## [To-do item]
Could you copy every record exactly, leaving the pictures behind?

======== Data to process ========

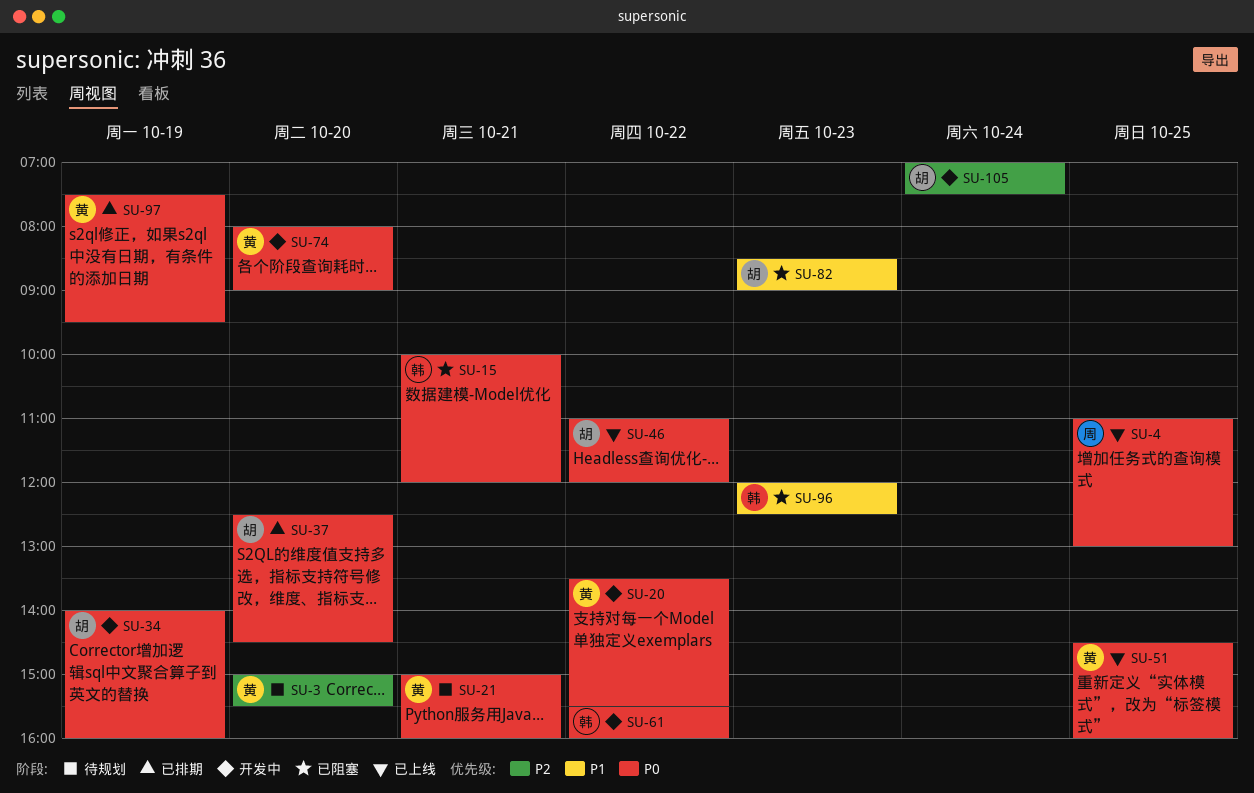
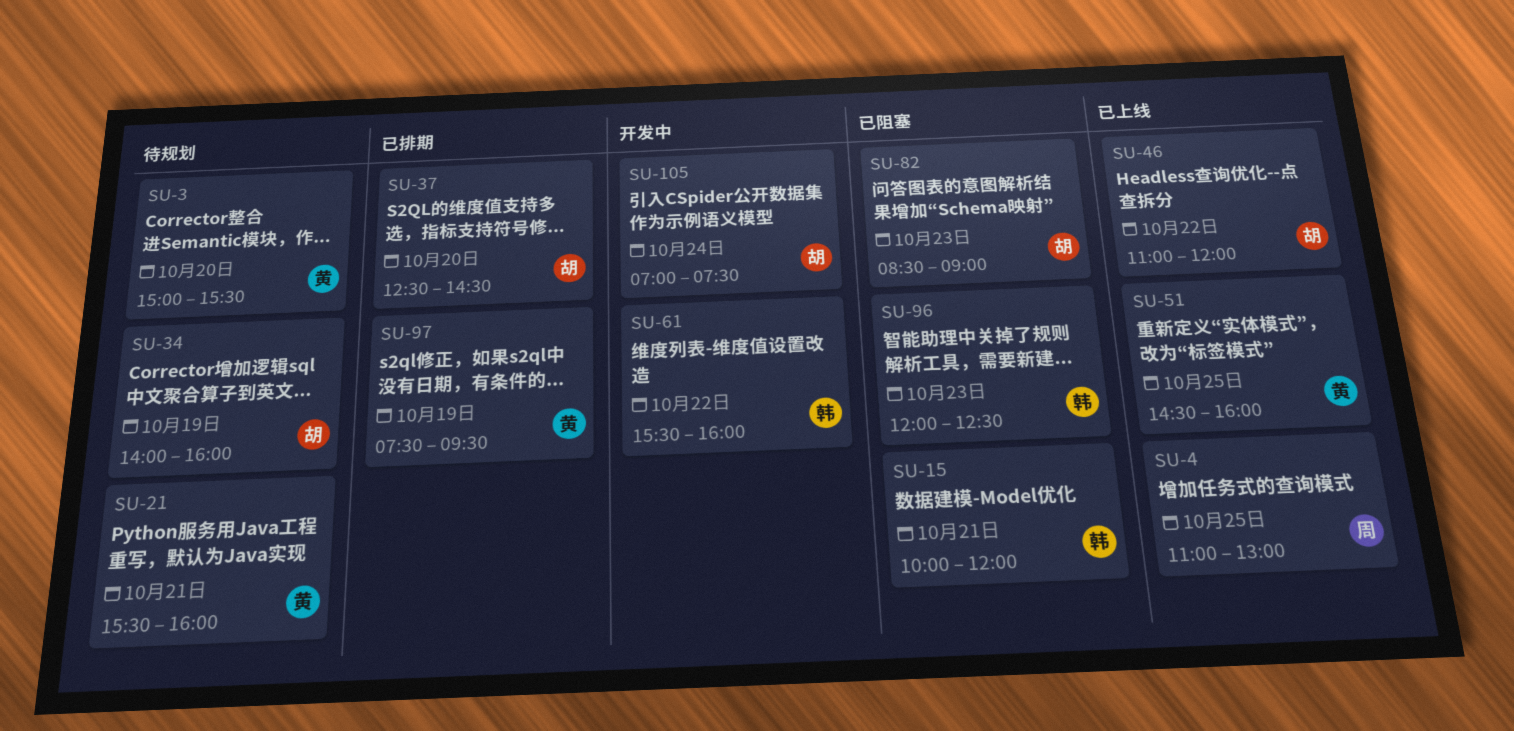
SU-20: present -> none
SU-21, begins: 15:00 -> 15:30
SU-34, status: 开发中 -> 待规划
SU-74: present -> none

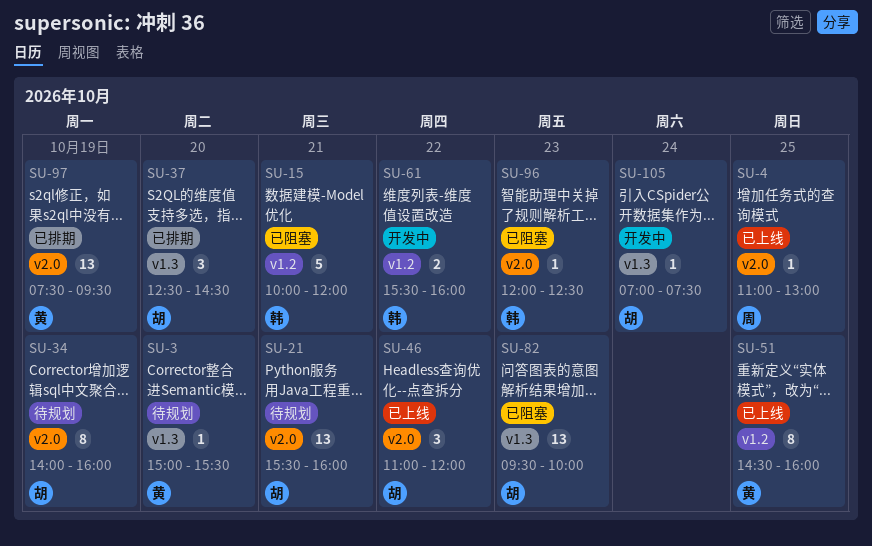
SU-21, owner: 黄 -> 胡
SU-82, begins: 08:30 -> 09:30
SU-82, ends: 09:00 -> 10:00

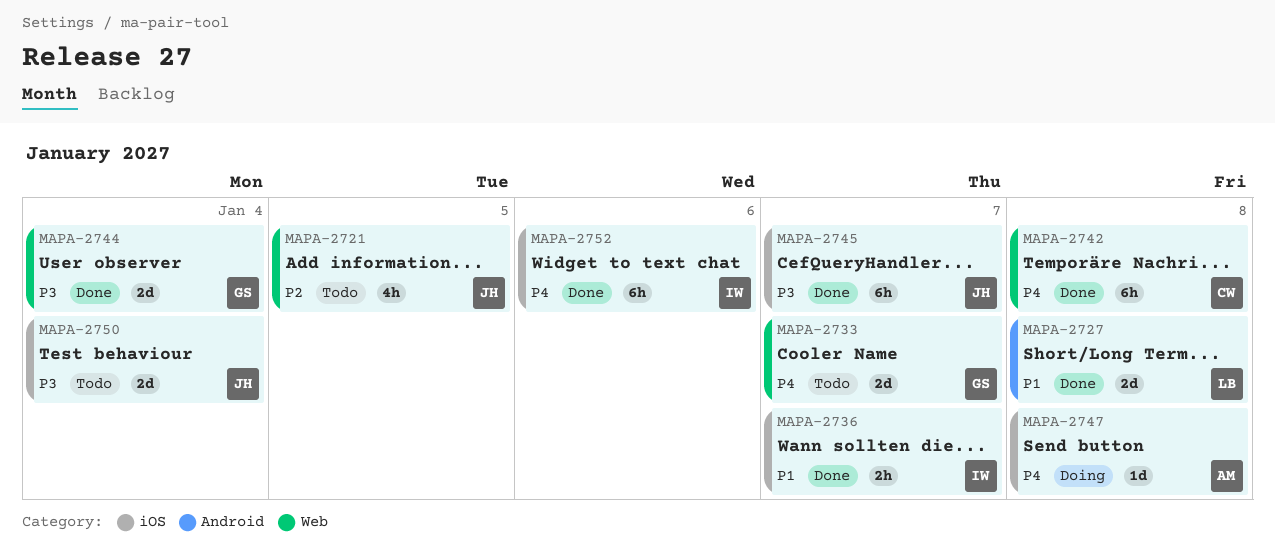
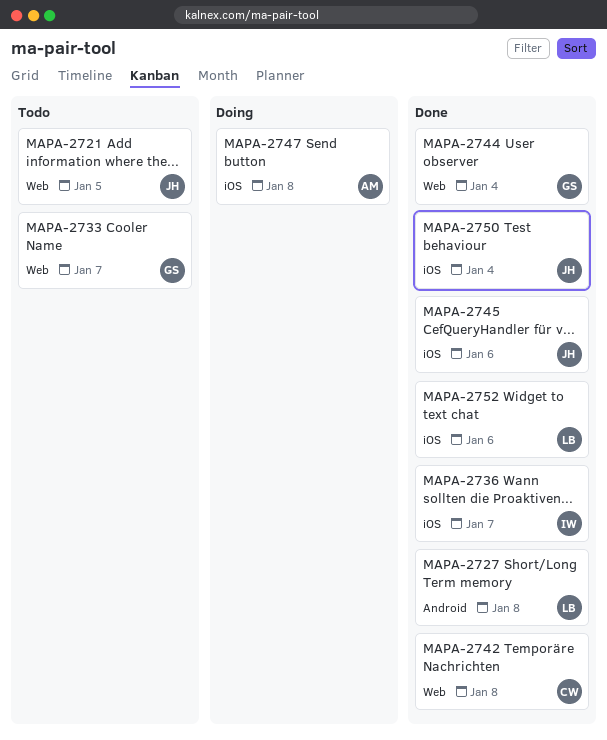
MAPA-2745, due: Jan 7 -> Jan 6
MAPA-2750, status: Todo -> Done
MAPA-2752, owner: IW -> LB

========

## [Solution below]
SU-20: present -> none
SU-21, begins: 15:00 -> 15:30
SU-34, status: 开发中 -> 待规划
SU-74: present -> none

SU-21, owner: 黄 -> 胡
SU-82, begins: 08:30 -> 09:30
SU-82, ends: 09:00 -> 10:00

MAPA-2745, due: Jan 7 -> Jan 6
MAPA-2750, status: Todo -> Done
MAPA-2752, owner: IW -> LB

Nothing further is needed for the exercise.